Yeni Şafak Gazetesi’nde yayınlanan ”Ağaoğlu rüşveti verdi, oldu” başlıklı haber üzerine, Ağaoğlu Şirketler Grubu Yönetim Kurulu Başkanı Ali Ağaoğlu, “O zaman bankada benim ve şirketlerimin hesabi yoktu” diye açıklama yaptı. Bankacılık Denetleme ve Düzenleme Kurulu (BBDK), Devlet Denetleme Kurulu ve yetkilileri denetime davet eden Ağaoğlu Şirketler Grubu açıklaması şöyle:
“Yeni Şafak Gazetesi’nin 18.07.2011 tarihli nüshasında yer alan “Ağaoğlu rüşveti verdi oldu” başlıklı manşet haberindeki gerçek dışı iddialar itibarımızı zedeleme amacını taşımaktadır.
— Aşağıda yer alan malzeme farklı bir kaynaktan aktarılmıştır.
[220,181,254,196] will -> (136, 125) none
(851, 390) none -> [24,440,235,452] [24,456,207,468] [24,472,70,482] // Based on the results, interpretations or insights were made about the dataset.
Habere konu olan iddiaların Ağaoğlu markasına saldırı amacı taşıdığını kamuoyunun bilgisine sunmak isteriz. Haberdeki iddialar, sadece şirketimizi değil, ülkemizin değerli kuruluşlarından TOKİ’yi, Emlak GYO’yu, VakıfBank’ı ve haberde adı geçen diğer şahısları da zan altında bırakmaktadır.
Haberde geçen asılsız iddiaların şirketimizin iş yapma kültürü ve anlayışıyla hiçbir ilgisi yoktur. Ağaoğlu Şirketler Grubu olarak, açıklık ve hesap verme ilkelerine bağlı olduğumuzu bu vesileyle herkesin bilgisine sunmak isteriz.
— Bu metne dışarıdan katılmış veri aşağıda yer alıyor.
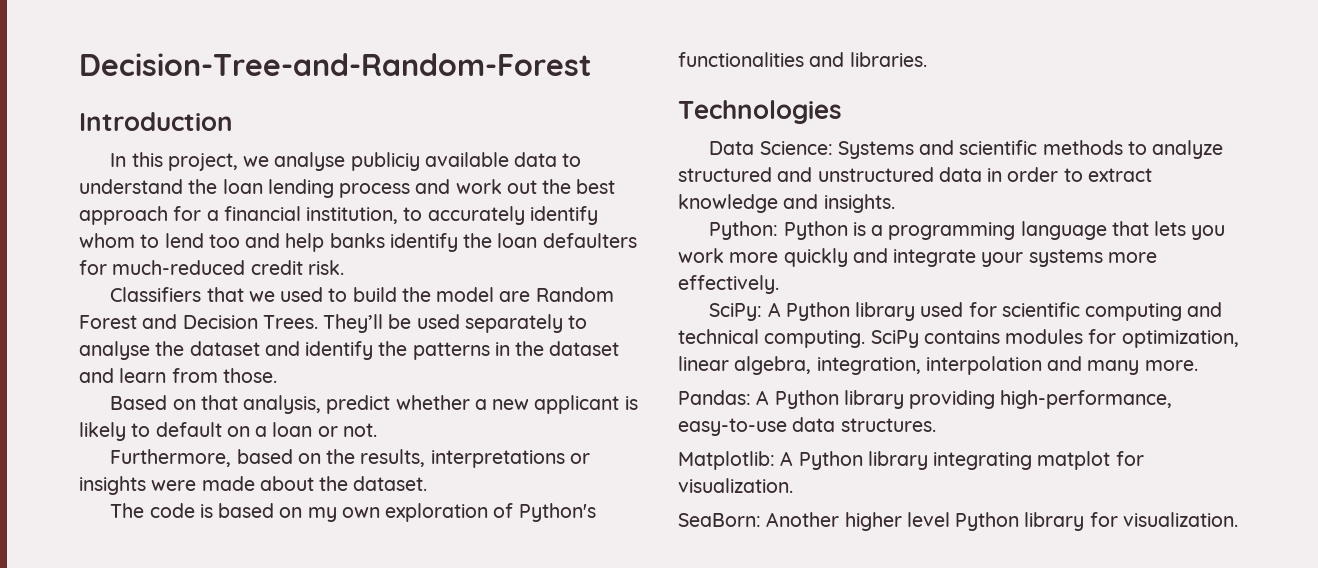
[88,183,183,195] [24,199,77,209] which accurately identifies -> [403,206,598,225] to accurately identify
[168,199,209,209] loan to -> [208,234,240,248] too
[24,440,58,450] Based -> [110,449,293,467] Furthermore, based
Kamuoyuna karşı taşıdığımız sorumluluğun bilinciyle başta BDDK ve Devlet Denetleme Kurulu olmak üzere, yetkilileri kayıtları incelemeleri ve gerekli bilgileri görmeleri amacıyla genel merkezimizde hemen bilgi sunmaya davet ediyoruz.
Gerçeklerin ortaya konması adına tüm yetkililere yardımcı olacağımızı açıkça duyuruyoruz.
Saldırının arkasında başka bir neden yatıyor olabilir mi?
İyi tanıdığımız bir gazetenin, böyle asılsız bir iddiayı haber olarak içeriğine ve manşetine taşımasının arkasında bir baskı unsuru olup olmadığını merak ediyoruz.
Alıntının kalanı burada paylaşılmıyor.